Così scriveva Aristotele, nella sua Poetica: «Noi proviamo piacere a vedere le immagini le più precise delle cose la vista delle quali è dolorosa nella realtà, come gli aspetti di animali i più ripugnanti e dei cadaveri». In altre parole, l’assistere a un “dolore finto” provoca un’esorcizzazione dello stesso nello spettatore, una nuova consapevolezza emotiva.
Il Teatro Greco nasce inoltre, probabilmente, dalla tradizione coreutica, che incarna perfettamente il ruolo drammaterapico e musicoterapico dell’opera. Il coro infatti nasce come gruppo di recitazione cantata, dove la rappresentazione è vissuta artisticamente in prima persona.
La tradizione del coro nella tragedia greca si collega in questo senso a quella delle sacre rappresentazioni, di argomento religioso o morale, che si diffonderanno soprattutto in Italia e in Inghilterra, nel corso del Medioevo e del Rinascimento. Esse riuniranno, fra recitazione, allestimenti e narrazioni, l’intera popolazione nell’esperienza diretta dell’interpretazione drammaturgica.
L’arteterapia giunge in contatto con la medicina soprattutto e approfonditamente nell’ambito del disagio mentale, dove entra negli ospedali psichiatrici, come terapia complementare alla psicoterapia e alla psicanalisi.
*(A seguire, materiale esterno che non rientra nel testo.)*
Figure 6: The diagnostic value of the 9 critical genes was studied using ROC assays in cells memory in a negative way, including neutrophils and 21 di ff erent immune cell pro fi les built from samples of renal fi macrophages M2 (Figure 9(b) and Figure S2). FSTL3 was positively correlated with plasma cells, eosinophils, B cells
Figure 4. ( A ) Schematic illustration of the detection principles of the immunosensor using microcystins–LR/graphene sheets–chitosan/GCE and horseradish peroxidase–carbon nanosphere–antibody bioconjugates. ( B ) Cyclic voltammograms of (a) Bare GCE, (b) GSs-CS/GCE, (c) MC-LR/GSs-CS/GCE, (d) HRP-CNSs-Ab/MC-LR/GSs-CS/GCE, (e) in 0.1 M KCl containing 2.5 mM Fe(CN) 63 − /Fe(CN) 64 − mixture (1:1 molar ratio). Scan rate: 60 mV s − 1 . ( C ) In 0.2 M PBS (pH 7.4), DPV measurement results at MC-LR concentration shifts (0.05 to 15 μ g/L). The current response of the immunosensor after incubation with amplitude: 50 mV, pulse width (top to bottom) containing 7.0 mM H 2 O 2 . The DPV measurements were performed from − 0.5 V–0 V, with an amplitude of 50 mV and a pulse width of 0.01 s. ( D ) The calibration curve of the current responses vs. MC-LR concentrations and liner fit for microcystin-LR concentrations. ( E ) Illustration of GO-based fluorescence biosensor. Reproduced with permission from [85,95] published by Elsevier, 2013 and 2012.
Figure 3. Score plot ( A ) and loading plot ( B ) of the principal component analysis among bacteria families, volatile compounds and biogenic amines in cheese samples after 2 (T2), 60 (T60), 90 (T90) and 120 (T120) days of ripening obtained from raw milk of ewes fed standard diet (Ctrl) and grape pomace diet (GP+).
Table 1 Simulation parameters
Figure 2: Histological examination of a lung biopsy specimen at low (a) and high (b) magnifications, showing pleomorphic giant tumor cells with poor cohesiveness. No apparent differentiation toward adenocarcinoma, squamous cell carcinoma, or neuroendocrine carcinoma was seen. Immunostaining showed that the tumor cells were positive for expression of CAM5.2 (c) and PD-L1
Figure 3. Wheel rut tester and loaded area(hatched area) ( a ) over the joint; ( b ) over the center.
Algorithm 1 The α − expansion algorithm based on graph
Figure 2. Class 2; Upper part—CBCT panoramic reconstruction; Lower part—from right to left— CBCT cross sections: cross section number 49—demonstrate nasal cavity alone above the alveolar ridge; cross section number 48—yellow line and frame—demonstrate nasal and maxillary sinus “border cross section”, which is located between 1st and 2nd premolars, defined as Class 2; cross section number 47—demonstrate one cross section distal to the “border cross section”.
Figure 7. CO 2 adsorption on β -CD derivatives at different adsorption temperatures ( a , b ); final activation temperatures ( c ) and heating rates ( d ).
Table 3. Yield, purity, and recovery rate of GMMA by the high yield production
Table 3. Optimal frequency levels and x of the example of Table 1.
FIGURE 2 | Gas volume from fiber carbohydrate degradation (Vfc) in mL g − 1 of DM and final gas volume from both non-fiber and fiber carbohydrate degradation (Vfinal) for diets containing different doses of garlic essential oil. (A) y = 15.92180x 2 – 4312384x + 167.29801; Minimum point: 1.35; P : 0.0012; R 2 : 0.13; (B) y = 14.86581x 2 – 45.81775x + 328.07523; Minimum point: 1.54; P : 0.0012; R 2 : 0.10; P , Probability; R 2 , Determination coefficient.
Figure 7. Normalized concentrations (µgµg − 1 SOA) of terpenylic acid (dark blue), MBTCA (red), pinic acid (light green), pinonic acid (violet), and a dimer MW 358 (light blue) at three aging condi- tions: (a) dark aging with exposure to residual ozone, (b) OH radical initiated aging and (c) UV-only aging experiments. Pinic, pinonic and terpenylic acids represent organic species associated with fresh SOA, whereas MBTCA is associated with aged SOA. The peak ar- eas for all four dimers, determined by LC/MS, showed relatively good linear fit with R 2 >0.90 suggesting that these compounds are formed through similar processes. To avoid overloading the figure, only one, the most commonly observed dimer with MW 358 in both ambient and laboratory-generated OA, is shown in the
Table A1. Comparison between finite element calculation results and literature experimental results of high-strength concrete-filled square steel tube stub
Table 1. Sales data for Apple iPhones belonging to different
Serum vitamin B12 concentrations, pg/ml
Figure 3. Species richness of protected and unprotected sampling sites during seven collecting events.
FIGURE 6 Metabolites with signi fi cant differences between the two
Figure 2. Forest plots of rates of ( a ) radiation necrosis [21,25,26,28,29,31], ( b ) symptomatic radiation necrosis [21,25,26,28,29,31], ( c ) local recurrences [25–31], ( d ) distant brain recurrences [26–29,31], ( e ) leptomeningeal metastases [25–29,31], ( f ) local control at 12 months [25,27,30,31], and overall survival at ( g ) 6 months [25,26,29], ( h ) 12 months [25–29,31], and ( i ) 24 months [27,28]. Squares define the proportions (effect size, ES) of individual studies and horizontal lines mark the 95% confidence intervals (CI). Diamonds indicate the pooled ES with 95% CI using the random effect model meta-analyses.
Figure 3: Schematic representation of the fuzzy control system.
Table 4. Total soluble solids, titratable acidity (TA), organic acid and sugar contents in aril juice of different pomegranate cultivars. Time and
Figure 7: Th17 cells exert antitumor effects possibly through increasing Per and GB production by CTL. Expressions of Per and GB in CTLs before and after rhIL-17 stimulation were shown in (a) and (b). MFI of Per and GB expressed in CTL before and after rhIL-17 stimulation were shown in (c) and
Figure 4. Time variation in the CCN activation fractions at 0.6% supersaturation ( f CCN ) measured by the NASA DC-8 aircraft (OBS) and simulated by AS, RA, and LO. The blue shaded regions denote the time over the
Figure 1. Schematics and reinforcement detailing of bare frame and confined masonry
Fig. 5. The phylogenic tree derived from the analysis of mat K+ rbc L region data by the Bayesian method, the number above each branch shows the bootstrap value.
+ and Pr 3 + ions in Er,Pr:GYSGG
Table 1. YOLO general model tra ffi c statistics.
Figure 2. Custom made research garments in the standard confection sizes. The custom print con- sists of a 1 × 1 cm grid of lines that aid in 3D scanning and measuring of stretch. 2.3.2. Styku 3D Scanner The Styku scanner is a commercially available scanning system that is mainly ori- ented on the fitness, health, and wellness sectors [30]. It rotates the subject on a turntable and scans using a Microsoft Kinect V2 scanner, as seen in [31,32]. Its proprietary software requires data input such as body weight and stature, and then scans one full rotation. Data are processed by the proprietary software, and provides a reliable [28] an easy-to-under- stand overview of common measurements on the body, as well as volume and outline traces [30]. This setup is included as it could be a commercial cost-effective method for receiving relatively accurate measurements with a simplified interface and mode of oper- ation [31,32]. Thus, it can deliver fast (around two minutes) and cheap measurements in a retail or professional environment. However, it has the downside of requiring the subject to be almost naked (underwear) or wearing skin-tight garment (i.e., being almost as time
In tal senso i primi esempi di arteterapia possono essere ricondotti alle sedute di musicoterapia passiva, ovvero la somministrazione di brani musicali a scopo ansiolitico, già documentata nel manicomio turco di Edirne (fondato nel 1498) dal noto storiografo seicentesco Evliya Çelebi
La medesima tecnica fu introdotta dallo psichiatra francese Philippe Pinel negli istituti di cura europei per le malattie psichiatriche, nel corso dell’Ottocento.